Saturday, June 9, 2007

Landing News

Landing News

Northern Lites has returned to its natural habitat, Discovery, the one time mine and its now burned down town site. I am behind with Northern Lites in Exile III, it is though post to fit together. So a short up date on being back in the north will fill in for it.

I miss the South. In the Okanagan 30 degree weather was enjoyed in the presences of mountains with real trees and nights with darkness. In the Kootenays I spent time living the slow life and afternoon naps. I did not full adjust to the heat or the short days. Failure to adapt to those features of climate and latitude is a sign latitude shock.
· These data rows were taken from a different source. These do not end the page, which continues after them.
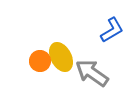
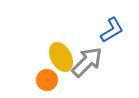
orange circle: moved 7 px right, 19 px down
gray arrow: moved 5 px left, 11 px up; rotated 100 degrees clockwise
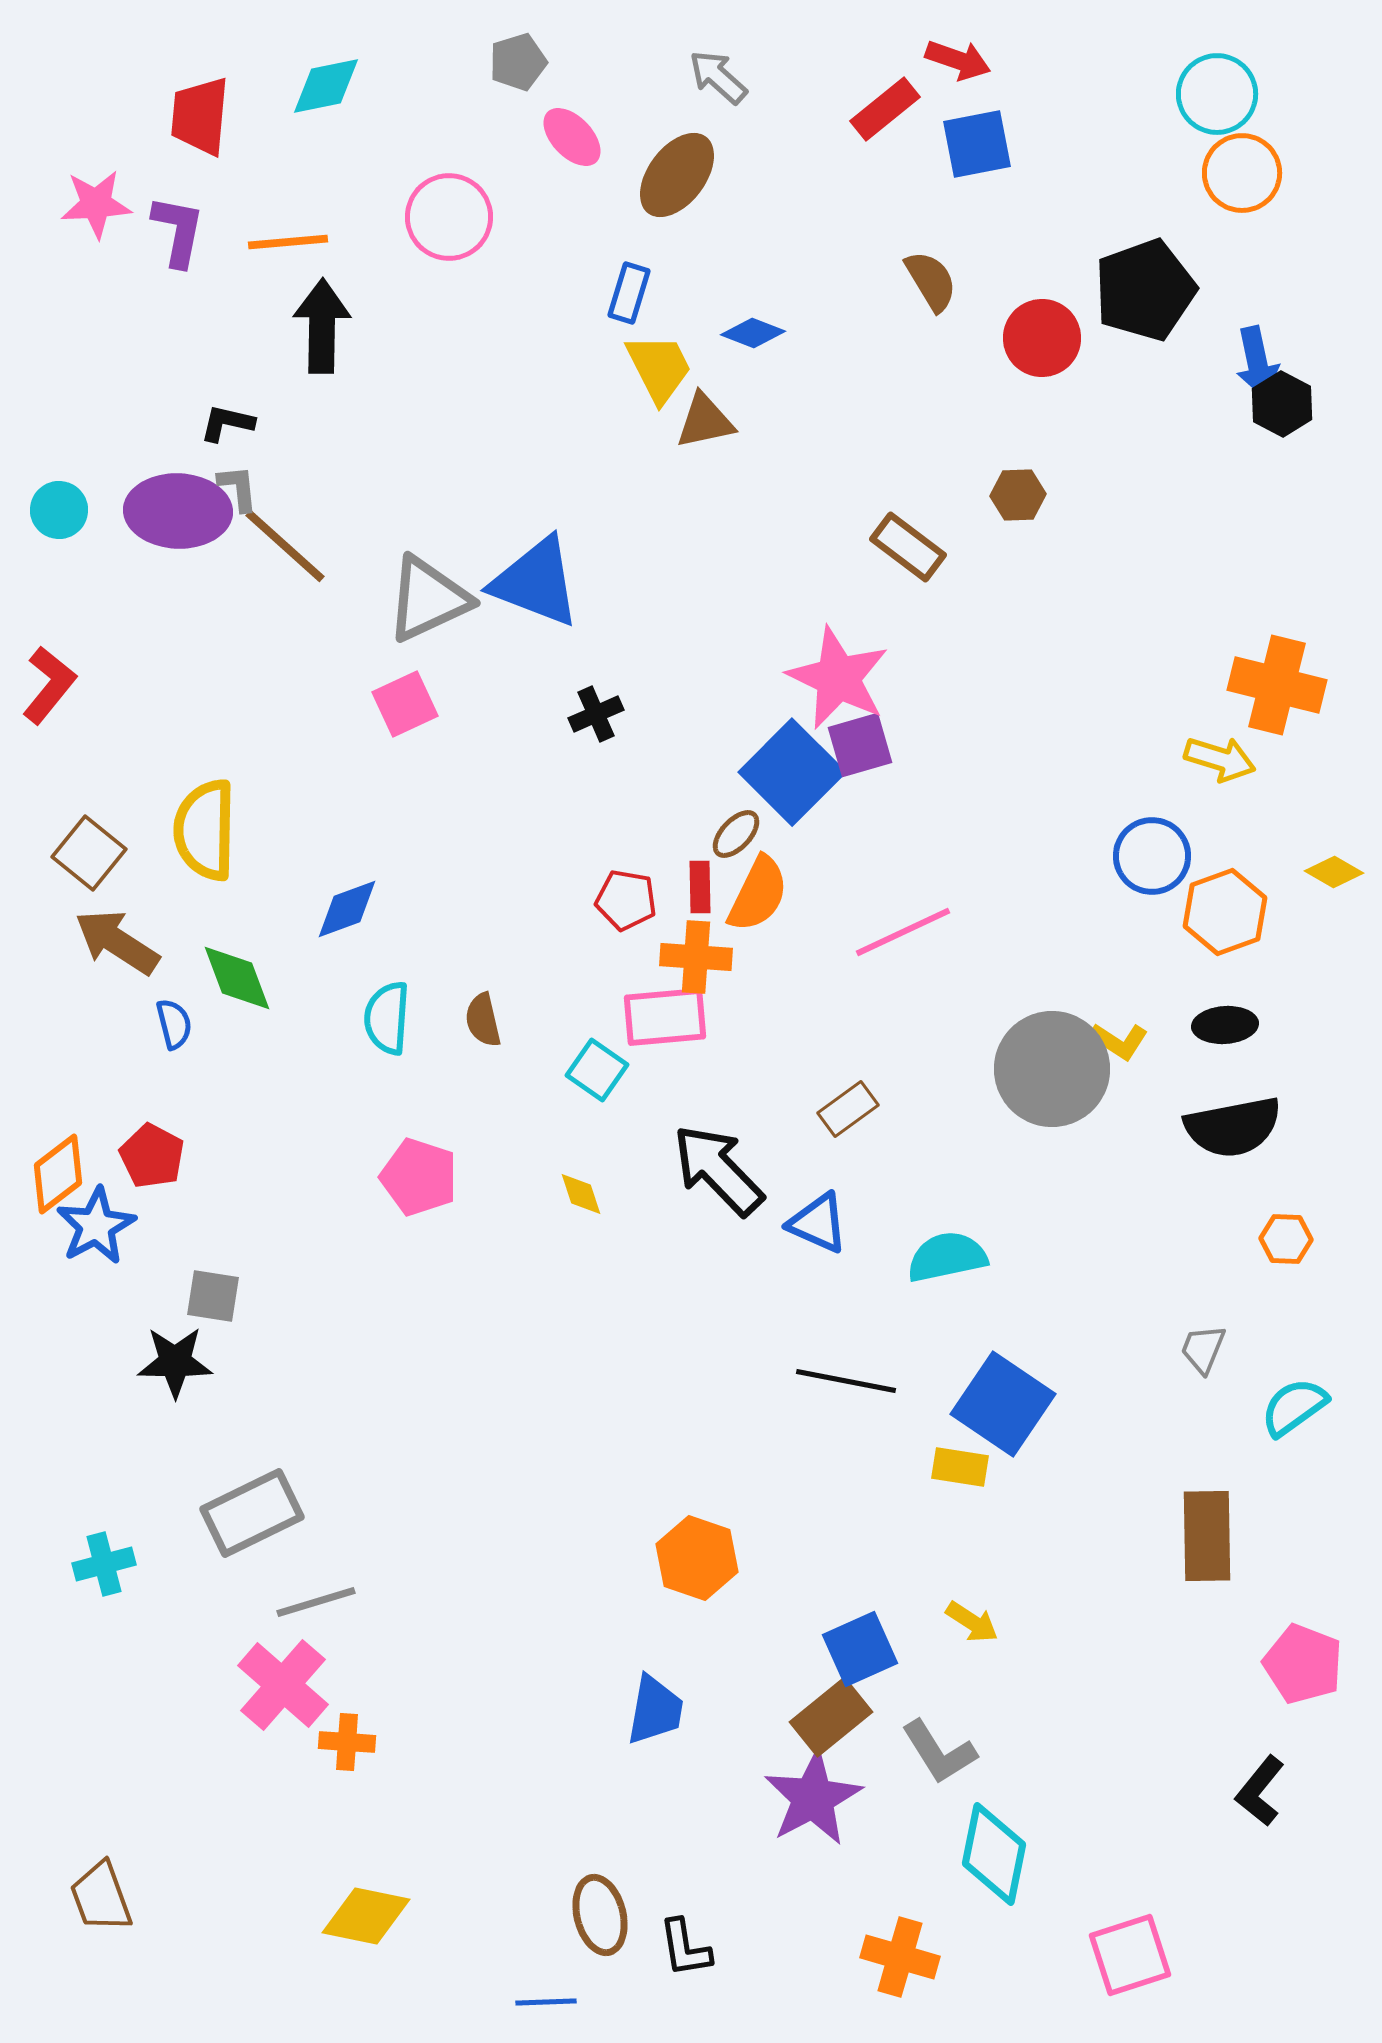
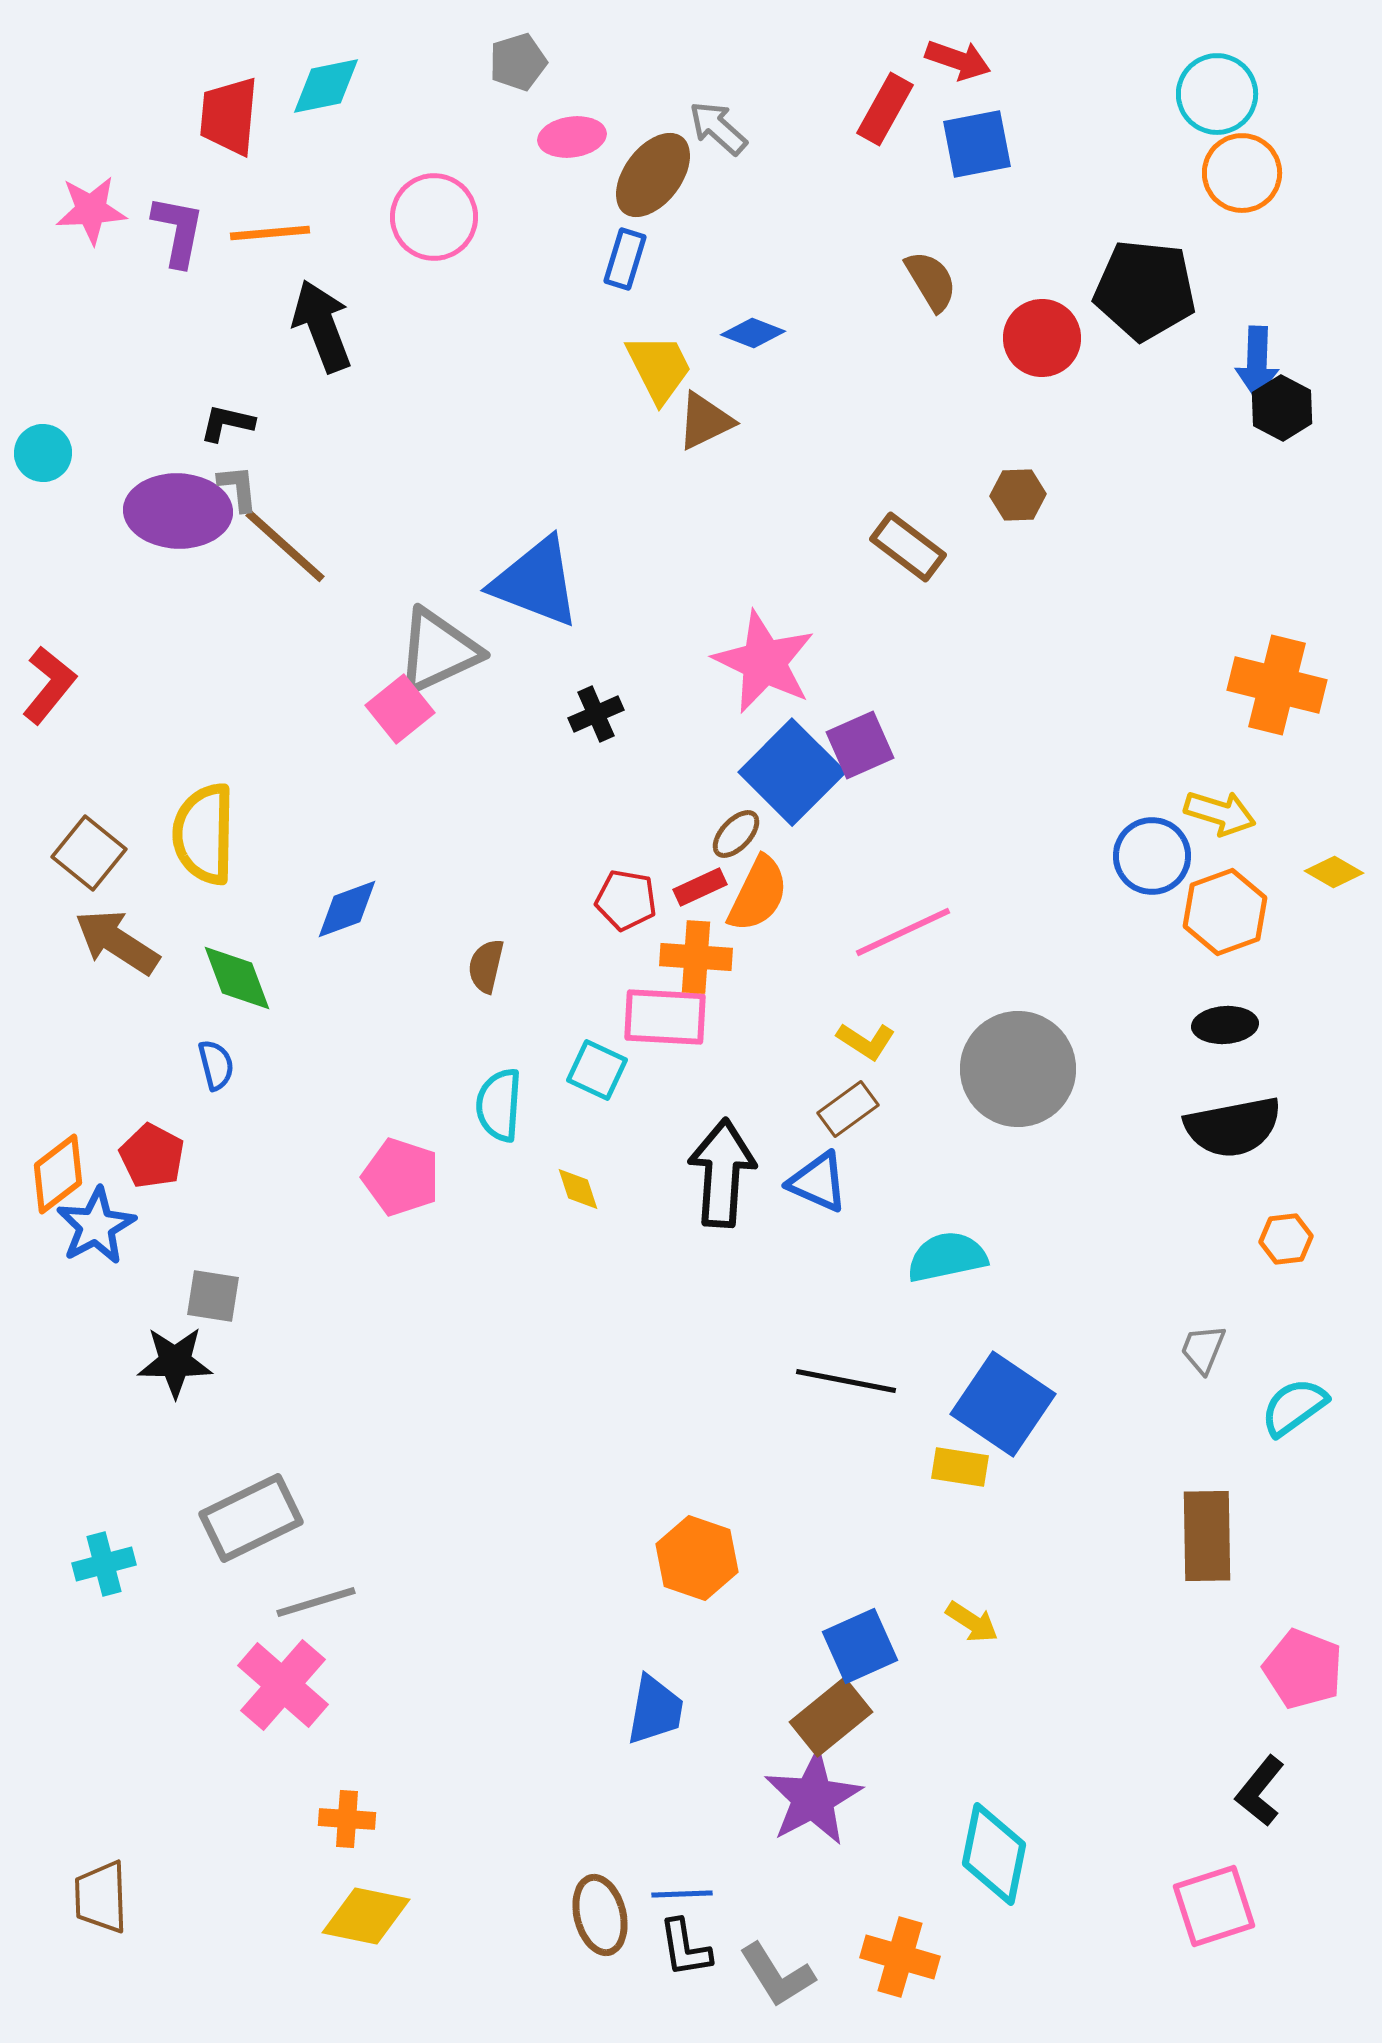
gray arrow at (718, 77): moved 51 px down
red rectangle at (885, 109): rotated 22 degrees counterclockwise
red trapezoid at (200, 116): moved 29 px right
pink ellipse at (572, 137): rotated 54 degrees counterclockwise
brown ellipse at (677, 175): moved 24 px left
pink star at (96, 204): moved 5 px left, 6 px down
pink circle at (449, 217): moved 15 px left
orange line at (288, 242): moved 18 px left, 9 px up
black pentagon at (1145, 290): rotated 26 degrees clockwise
blue rectangle at (629, 293): moved 4 px left, 34 px up
black arrow at (322, 326): rotated 22 degrees counterclockwise
blue arrow at (1257, 362): rotated 14 degrees clockwise
black hexagon at (1282, 404): moved 4 px down
brown triangle at (705, 421): rotated 14 degrees counterclockwise
cyan circle at (59, 510): moved 16 px left, 57 px up
gray triangle at (428, 599): moved 10 px right, 52 px down
pink star at (838, 678): moved 74 px left, 16 px up
pink square at (405, 704): moved 5 px left, 5 px down; rotated 14 degrees counterclockwise
purple square at (860, 745): rotated 8 degrees counterclockwise
yellow arrow at (1220, 759): moved 54 px down
yellow semicircle at (205, 830): moved 1 px left, 4 px down
red rectangle at (700, 887): rotated 66 degrees clockwise
pink rectangle at (665, 1017): rotated 8 degrees clockwise
cyan semicircle at (387, 1018): moved 112 px right, 87 px down
brown semicircle at (483, 1020): moved 3 px right, 54 px up; rotated 26 degrees clockwise
blue semicircle at (174, 1024): moved 42 px right, 41 px down
yellow L-shape at (1119, 1041): moved 253 px left
gray circle at (1052, 1069): moved 34 px left
cyan square at (597, 1070): rotated 10 degrees counterclockwise
black arrow at (718, 1170): moved 4 px right, 3 px down; rotated 48 degrees clockwise
pink pentagon at (419, 1177): moved 18 px left
yellow diamond at (581, 1194): moved 3 px left, 5 px up
blue triangle at (818, 1223): moved 41 px up
orange hexagon at (1286, 1239): rotated 9 degrees counterclockwise
gray rectangle at (252, 1513): moved 1 px left, 5 px down
blue square at (860, 1649): moved 3 px up
pink pentagon at (1303, 1664): moved 5 px down
orange cross at (347, 1742): moved 77 px down
gray L-shape at (939, 1752): moved 162 px left, 223 px down
brown trapezoid at (101, 1897): rotated 18 degrees clockwise
pink square at (1130, 1955): moved 84 px right, 49 px up
blue line at (546, 2002): moved 136 px right, 108 px up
Jet lag is not an issue with where I fly to and from as there is only an hour difference between Yellow Knife and Kelowna, but there is latitude shock. Jet upsets the body by creating a large difference between the time your body things it is and what it is where you have ended up at the end of your trip. Jet lag has a strong association with travel from West to East or East to West flights.

Latitude shock is well more of a mental hick up, or feels that way to me at least. In traveling between 51N and 63N, I bearly move out of my native time zone but the dynamic geometry between the tilted Earth and the sun conspire to have its own effects. It comes down to the expectation of day length. The north swings between extremes and we are currently at the bright phase with the sun shining well past bed time and even thought I am too far south for true 24 hour day light it might as well be so for me as I do not see it rise or set. The south on the other hand, even though 51N still has strong variations during the year lacks the never ending brightness. As a result as I spend time off I am surprised to see the sun set and almost fail to plan for the idea of darkness.

Ironically my first latitude shock came from a visit to Hawaii. Though I understood that the tropics have nearly perfect 12 hour day night cycles all year long the application was still a shock. Hawaii has a beautiful tropical climate and to my Canadian mind warm temperatures come with long days. It really came home on our marathon hike in to the crater, we that is 9 of the 12 of us on that trip had added a new leg to the hike down into the crater. This was not planed for and brought the out bound leg of the hike to close to three hours. It was 2:30 by the time we were at the fumerals and looking through binoculars at the sky light on Pu o' o'. Leaving us with 3 hours to hike back with no twilight to stretch the evening, for not only does the tropical sun set quickly and early it darkens just as fast.

Back up north I had a fine and pleasant first full day back. I have returned to logging on the porch which today happened to be cold and windy with the days temp being close to 10 in the sun, it was a fine misery.